BEGIN
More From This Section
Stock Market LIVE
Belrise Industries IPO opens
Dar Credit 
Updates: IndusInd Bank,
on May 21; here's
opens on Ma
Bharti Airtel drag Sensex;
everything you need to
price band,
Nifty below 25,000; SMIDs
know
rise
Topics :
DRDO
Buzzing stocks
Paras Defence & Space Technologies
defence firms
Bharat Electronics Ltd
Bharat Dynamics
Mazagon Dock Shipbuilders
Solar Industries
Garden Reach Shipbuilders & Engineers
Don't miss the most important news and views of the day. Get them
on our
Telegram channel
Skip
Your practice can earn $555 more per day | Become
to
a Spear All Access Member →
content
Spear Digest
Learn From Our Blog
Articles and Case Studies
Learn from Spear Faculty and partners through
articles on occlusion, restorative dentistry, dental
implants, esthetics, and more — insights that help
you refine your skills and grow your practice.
END
BEGIN
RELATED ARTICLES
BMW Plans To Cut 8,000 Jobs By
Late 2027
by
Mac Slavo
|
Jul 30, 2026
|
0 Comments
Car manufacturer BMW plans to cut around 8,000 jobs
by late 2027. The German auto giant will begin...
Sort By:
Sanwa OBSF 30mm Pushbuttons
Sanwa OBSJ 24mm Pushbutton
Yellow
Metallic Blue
END
*Task to carry out*. Of all the entries above, retype exactly the lines from the line with "More From This Section" to the line with "you refine your", both included, and no others.

*Task result*.
More From This Section
Stock Market LIVE
Belrise Industries IPO opens
Dar Credit 
Updates: IndusInd Bank,
on May 21; here's
opens on Ma
Bharti Airtel drag Sensex;
everything you need to
price band,
Nifty below 25,000; SMIDs
know
rise
Topics :
DRDO
Buzzing stocks
Paras Defence & Space Technologies
defence firms
Bharat Electronics Ltd
Bharat Dynamics
Mazagon Dock Shipbuilders
Solar Industries
Garden Reach Shipbuilders & Engineers
Don't miss the most important news and views of the day. Get them
on our
Telegram channel
Skip
Your practice can earn $555 more per day | Become
to
a Spear All Access Member →
content
Spear Digest
Learn From Our Blog
Articles and Case Studies
Learn from Spear Faculty and partners through
articles on occlusion, restorative dentistry, dental
implants, esthetics, and more — insights that help
you refine your skills and grow your practice.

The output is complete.